I was going to go with the sportlines. however I may be the guinea pig and get some cheap ass coils on ebay. Me and a friend were talking. If I just want a drop and not really concerned with aggresive suspension, why bohter getting good stuff. Still undecided


----------



## vsp3c (May 15, 2003)

i like teins


----------



## drift240sxdragqueen (Oct 23, 2002)

IMO the 240 is low enough 

just cut ur springs


----------



## 93blackSER (Feb 1, 2003)

cutting the springs gives a shitty ass ride tho. it bounces all over. not a good idea. just get some lowering springs.


----------



## drift240sxdragqueen (Oct 23, 2002)

93blackSER said:


> *cutting the springs gives a shitty ass ride tho. it bounces all over. *


hydrolics


----------



## Bumpin (Feb 18, 2003)

drift240sxdrag said:


> *hydrolics  *


LOL


----------



## thecollector (Jul 11, 2003)

I have Eibach sportline springs on mine also. I even cut them down a bit. I have ran them for about 3 years now and they still do the job. As long as you replace the struts and maybe get upper front/rear struts its not really that bad of a ride.

thecollector
http://www.cardomain.com/member_pages/view_page.pl?page_id=378316&page=1


----------



## beansnrice (Jul 5, 2003)

tein  gauranteed against sagging for a lifetime


----------



## jkid240 (Mar 2, 2004)

*Lowering a 240 convertible*

I have a 1993 240sx covertible and on the eibach site it says the springs are for lowering all models except convertibles. if anyone knows why this is or how i can lower my car your help would be greatly appreciated.


----------



## kaptainkrollio (Jul 29, 2003)

OLD THREAD! i dont know of any reason why they wouldnt work for convertibles.


----------



## jkid240 (Mar 2, 2004)

kaptainkrollio said:


> OLD THREAD! i dont know of any reason why they wouldnt work for convertibles.

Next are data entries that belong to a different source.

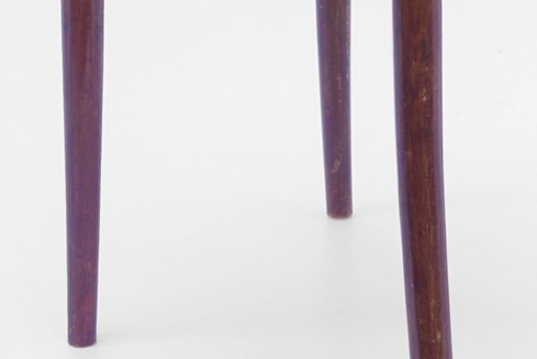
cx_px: 376
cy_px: -80
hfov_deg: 11.9
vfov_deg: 7.9
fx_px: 2562
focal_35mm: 172
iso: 100
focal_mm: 35
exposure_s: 1/100
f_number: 6.3
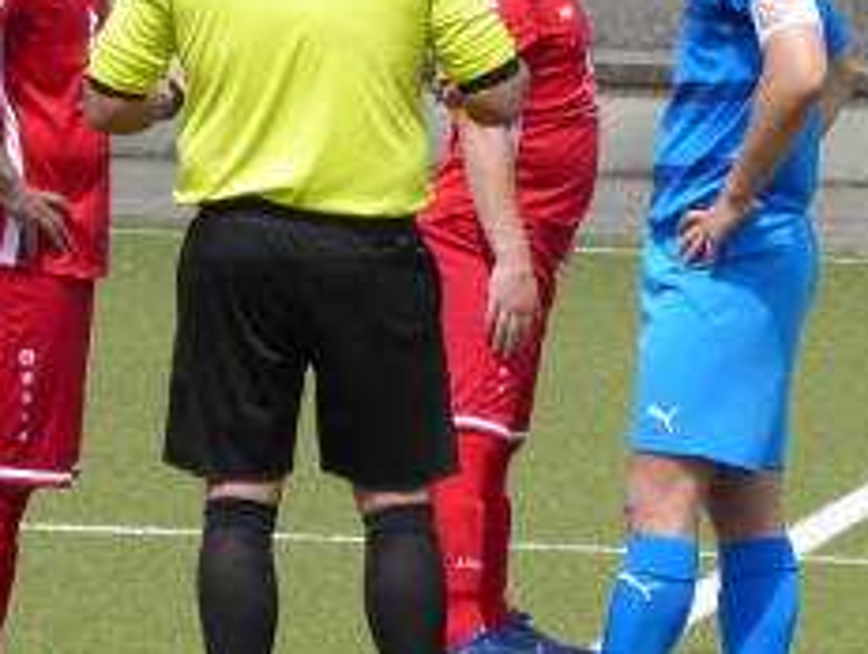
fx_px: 22728
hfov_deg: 2.2
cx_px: 417
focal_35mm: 905
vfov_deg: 1.6
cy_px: 286
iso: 80
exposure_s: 1/200
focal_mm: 83.4
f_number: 6
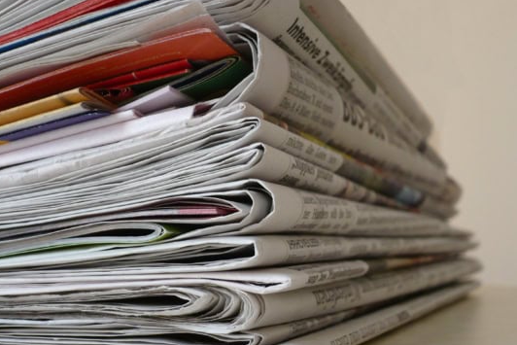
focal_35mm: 58
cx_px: 256
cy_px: 188
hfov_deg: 34.5
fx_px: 833
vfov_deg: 23.4
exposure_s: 1/25
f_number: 3.5
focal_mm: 9.1
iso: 200
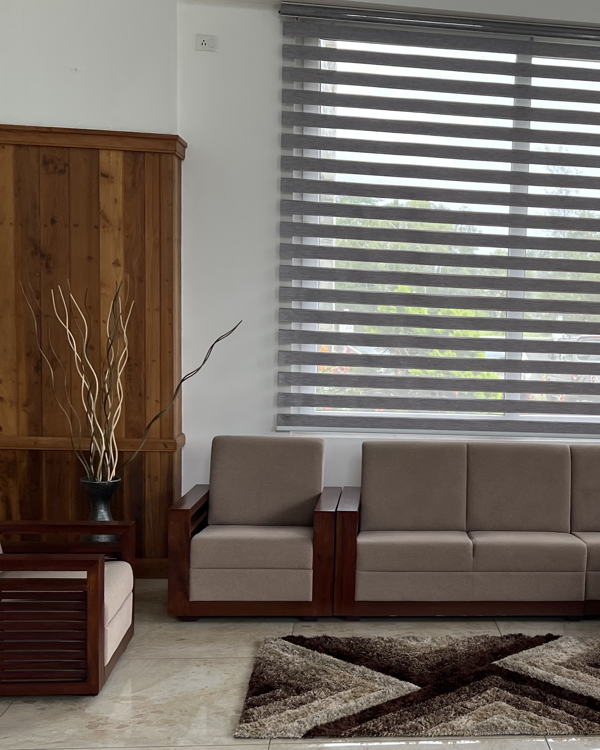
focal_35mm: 50
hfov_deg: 29.2
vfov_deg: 37.3
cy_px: 430
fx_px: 1110
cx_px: 524
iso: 50
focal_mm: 5.7
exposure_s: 1/332
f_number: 1.5
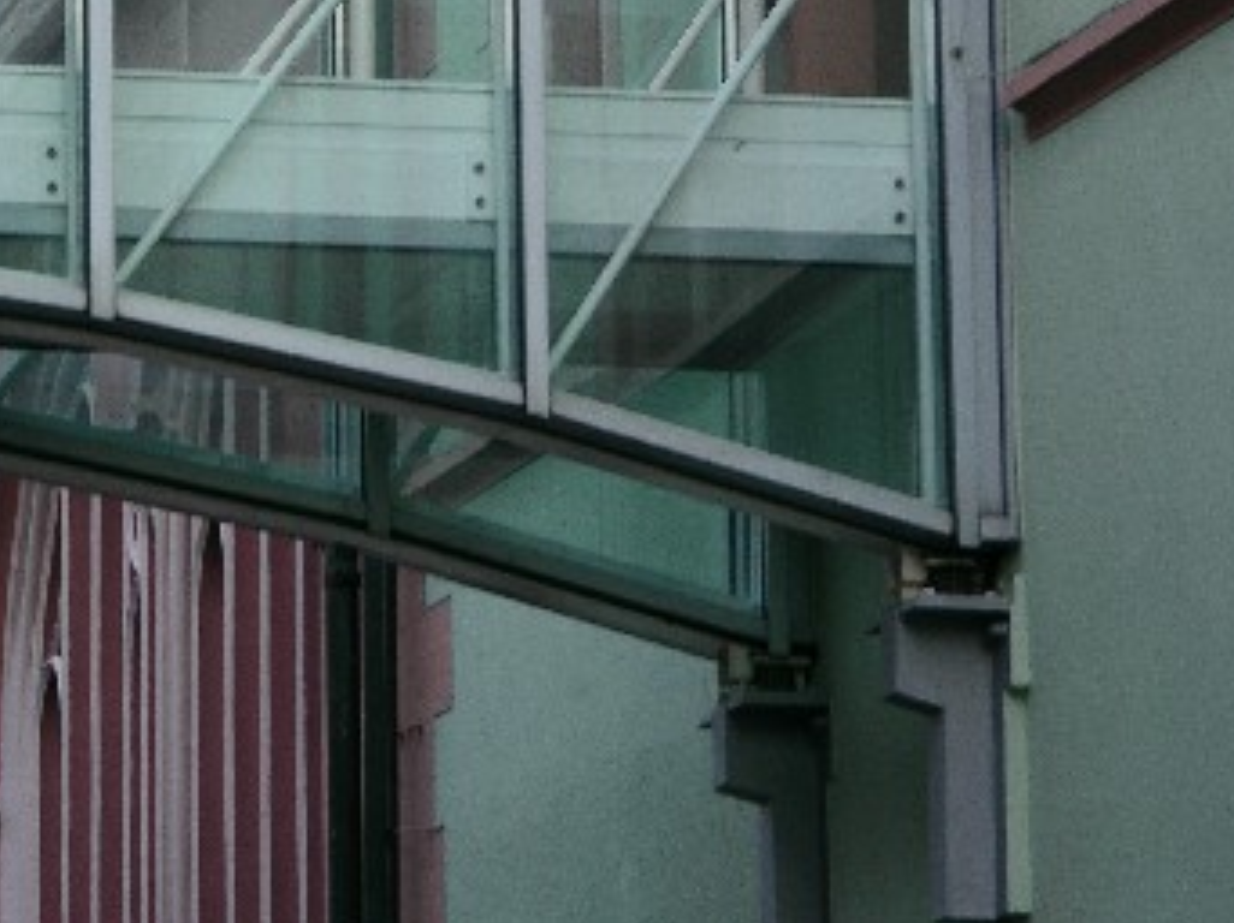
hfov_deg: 7.2
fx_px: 9796
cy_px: 209
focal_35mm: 275
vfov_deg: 5.4
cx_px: 327
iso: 50
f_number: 3.9
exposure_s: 1/29.1
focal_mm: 41.1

i heard it could be because of the weight. I just wanted to know if anyone has successfully done it.


----------



## 93blackSER (Feb 1, 2003)

jkid240 said:


> i heard it could be because of the weight. I just wanted to know if anyone has successfully done it.


dont revive old sites. :dumbass:


----------



## drift240sxdragqueen (Oct 23, 2002)

I T B L!!!!!


----------



## MakiGTP (Oct 24, 2003)

i have the pro kit on my Prix ad love them and im getting the sportline for the 240 till i can get the Tanabe D-D's. it shouldnt be that big a deal the springs go for under $200. not bad


----------



## Leviathan (Mar 2, 2004)

id say skunk2


----------